Another very long night.

I couldn’t sleep much again. That is nothing new. It’s become my normal. I was watching the US election results count on my phone. I hoped that Trump would finally lose his position but it doesn’t seem to be convincingly going in that direction at the moment. America is a large country. It could take days for some of the votes to be counted. There is hope until the whole process is done. I don’t know much about his competitor. I just can’t stand anything about Trump. He cannot be trusted. He’s still in office after many things came out about him. He somehow avoided impeachment. The things he says sometimes are absolutely ridiculous and in many cases offensive. It’s not ‘fake news’ like he portrays when it reflects badly on him. I can’t comprehend why his voters are so loyal to him. They remind me of brainwashed sheep. That didn’t help me sleep last night. I’m not living in that country. The knock on effects for the entire world when it comes to America could be quite worrying. He wouldn’t think twice about starting another war or making dodgy deals with us for trading after brexit. We don’t need people like him in power making things worse. The future for the UK is quite uncertain right now. We had brexit coming into fruition and was hit with the impact of the pandemic along with the rest of the world. I can’t remember any other times I’ve lived through which has been unstable in the same way.

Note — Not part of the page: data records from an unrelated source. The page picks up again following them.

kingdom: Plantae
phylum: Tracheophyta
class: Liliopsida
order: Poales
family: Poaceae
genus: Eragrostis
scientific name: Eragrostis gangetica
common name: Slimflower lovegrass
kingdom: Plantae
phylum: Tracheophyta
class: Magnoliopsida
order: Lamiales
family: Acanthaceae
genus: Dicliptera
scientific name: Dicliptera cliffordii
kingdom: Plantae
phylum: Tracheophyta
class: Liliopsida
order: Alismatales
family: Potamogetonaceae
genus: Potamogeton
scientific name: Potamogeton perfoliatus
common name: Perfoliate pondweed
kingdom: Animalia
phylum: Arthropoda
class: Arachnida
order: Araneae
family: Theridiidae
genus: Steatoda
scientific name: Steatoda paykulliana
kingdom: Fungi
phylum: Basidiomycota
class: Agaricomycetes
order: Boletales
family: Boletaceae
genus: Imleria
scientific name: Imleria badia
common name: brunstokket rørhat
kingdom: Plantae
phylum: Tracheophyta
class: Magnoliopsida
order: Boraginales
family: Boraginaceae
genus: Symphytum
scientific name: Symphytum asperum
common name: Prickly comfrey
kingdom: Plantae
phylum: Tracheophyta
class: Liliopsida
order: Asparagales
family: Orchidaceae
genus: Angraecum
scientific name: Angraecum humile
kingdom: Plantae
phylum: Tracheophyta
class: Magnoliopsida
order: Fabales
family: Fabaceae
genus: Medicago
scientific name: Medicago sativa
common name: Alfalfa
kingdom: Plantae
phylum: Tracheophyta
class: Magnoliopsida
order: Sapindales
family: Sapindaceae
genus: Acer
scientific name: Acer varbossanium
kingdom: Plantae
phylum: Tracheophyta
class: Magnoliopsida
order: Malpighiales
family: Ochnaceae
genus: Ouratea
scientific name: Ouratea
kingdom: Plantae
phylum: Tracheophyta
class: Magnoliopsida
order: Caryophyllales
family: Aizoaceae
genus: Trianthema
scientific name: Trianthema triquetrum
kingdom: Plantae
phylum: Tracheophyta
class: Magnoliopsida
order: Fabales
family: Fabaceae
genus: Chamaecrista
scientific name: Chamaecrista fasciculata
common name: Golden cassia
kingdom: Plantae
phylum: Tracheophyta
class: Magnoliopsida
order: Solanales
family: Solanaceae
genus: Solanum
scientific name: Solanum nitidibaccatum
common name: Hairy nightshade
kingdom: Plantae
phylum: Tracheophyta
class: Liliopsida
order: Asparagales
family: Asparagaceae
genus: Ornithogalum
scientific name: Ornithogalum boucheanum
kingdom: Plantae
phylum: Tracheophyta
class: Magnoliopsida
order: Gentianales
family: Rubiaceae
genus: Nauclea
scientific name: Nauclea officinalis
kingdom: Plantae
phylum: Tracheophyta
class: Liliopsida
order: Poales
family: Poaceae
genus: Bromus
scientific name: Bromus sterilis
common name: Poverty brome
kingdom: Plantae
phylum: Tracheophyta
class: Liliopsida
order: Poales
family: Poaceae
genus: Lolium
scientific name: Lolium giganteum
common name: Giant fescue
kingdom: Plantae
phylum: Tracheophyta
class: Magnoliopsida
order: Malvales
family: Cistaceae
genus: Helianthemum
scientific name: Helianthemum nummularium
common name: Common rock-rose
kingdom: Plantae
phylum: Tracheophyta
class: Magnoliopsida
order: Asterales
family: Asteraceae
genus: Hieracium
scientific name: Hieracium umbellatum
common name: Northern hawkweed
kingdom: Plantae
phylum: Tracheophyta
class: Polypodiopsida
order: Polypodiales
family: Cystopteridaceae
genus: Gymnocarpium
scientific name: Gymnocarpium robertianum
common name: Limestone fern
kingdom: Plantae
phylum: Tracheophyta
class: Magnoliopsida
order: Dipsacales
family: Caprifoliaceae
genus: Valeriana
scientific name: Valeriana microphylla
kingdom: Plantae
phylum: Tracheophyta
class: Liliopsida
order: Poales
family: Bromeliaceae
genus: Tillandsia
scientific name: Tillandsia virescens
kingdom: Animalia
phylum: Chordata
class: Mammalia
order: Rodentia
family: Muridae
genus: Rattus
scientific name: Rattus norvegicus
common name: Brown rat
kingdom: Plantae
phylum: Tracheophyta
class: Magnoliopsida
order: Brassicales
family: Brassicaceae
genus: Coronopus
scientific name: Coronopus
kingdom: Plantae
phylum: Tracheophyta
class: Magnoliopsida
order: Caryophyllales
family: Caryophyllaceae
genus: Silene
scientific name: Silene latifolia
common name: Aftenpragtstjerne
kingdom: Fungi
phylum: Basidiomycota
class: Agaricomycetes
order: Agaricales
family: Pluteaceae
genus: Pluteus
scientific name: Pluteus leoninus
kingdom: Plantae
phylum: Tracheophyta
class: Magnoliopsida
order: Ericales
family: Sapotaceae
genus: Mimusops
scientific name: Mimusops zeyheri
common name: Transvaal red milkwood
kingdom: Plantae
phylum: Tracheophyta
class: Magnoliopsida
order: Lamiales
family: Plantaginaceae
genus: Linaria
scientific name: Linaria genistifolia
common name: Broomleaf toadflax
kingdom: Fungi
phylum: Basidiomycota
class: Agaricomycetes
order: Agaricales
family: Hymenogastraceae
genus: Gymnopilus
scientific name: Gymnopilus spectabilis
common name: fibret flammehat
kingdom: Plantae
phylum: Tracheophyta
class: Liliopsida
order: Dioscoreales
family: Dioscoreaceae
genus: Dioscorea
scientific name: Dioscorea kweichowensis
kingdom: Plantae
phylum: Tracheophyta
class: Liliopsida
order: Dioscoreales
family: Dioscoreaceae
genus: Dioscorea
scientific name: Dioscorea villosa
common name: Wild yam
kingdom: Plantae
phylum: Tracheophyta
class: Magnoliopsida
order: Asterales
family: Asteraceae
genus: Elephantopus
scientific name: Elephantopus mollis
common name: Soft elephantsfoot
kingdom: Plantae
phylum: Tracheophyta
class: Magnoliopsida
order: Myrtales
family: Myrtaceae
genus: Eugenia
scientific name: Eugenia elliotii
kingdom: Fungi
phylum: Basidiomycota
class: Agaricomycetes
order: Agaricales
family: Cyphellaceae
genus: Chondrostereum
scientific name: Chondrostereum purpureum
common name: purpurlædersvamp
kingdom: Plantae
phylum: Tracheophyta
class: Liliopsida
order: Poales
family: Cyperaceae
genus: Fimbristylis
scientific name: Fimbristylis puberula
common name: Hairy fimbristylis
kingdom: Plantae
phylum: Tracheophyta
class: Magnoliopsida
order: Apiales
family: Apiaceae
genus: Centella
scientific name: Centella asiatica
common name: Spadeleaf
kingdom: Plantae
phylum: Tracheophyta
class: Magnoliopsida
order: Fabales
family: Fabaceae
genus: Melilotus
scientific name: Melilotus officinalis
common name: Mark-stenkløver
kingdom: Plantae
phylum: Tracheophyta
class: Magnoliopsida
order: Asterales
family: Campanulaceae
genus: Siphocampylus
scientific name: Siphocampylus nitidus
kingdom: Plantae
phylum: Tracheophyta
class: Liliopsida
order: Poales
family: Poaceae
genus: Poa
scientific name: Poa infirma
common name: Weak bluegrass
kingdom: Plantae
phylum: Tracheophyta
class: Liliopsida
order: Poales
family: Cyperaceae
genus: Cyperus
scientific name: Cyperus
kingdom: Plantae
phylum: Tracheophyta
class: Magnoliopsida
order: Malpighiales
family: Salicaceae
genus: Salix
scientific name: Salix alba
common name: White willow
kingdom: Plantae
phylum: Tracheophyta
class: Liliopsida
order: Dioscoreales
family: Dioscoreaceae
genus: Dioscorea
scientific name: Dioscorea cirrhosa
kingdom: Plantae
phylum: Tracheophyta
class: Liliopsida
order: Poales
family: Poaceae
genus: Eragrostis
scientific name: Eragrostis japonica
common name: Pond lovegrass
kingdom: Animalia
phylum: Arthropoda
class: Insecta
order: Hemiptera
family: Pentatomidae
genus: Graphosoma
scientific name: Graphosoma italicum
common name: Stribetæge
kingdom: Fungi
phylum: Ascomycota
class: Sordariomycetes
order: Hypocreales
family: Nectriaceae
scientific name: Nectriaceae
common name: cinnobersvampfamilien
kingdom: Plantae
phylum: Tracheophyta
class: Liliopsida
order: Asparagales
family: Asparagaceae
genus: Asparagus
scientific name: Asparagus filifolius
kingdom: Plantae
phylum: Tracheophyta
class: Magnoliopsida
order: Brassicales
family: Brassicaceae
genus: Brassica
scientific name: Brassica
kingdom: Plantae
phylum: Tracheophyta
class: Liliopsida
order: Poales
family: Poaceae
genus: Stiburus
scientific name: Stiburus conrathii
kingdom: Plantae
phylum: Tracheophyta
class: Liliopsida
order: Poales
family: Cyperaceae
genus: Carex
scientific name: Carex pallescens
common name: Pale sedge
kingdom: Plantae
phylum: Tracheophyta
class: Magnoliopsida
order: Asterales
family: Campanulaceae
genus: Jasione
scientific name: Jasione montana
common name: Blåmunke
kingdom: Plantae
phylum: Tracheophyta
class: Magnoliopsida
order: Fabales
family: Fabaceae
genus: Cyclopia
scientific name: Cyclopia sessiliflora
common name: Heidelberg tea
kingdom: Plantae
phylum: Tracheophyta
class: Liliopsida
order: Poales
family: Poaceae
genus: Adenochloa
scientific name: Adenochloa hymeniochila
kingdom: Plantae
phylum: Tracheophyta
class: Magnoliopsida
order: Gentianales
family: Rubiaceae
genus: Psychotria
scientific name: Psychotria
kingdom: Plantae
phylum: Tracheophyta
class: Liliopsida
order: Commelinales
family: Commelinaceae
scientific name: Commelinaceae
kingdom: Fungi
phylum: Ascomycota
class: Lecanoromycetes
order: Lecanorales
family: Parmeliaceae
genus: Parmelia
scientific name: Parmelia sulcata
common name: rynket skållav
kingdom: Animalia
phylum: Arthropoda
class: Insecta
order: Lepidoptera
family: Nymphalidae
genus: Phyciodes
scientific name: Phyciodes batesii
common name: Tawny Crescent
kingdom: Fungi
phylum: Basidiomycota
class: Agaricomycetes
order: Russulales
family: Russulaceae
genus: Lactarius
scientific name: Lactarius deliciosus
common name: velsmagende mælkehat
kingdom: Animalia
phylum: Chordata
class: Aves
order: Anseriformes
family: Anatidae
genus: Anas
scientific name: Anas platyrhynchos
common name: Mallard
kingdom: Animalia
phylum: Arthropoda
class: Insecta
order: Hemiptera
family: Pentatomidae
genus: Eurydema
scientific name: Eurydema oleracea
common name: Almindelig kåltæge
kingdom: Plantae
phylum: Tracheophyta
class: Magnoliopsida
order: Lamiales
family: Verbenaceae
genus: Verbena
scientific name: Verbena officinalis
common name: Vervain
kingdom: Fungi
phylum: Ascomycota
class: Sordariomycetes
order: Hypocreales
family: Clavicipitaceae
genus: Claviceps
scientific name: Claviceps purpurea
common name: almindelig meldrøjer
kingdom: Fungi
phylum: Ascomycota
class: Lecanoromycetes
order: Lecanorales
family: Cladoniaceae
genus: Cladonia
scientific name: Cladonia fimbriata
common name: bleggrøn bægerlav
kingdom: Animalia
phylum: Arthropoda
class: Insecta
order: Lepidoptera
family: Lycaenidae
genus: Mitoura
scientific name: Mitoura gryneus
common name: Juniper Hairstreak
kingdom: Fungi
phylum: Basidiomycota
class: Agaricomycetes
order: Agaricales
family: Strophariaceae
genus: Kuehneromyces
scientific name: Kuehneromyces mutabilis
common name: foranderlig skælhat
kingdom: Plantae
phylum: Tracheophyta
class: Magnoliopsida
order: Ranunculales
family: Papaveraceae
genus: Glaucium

On a personal level I’ve lived through some quite hard times. This is completely different though. We have all been forced to think outside our immediate every day life. We have never been more interconnected regardless of our backgrounds or circumstances. Those of us that do experience psychic dreams etc are suffering quite badly at the moment. I pick up stuff constantly. That means my mind never gets to rest. I’m even connected to things while I’m asleep (on the occasions where I can actually sleep). I do try to turn it off but the dreams part is something that can’t be turned off easily. I just feel tired and drained all the time. It’s not a comfortable way to exist.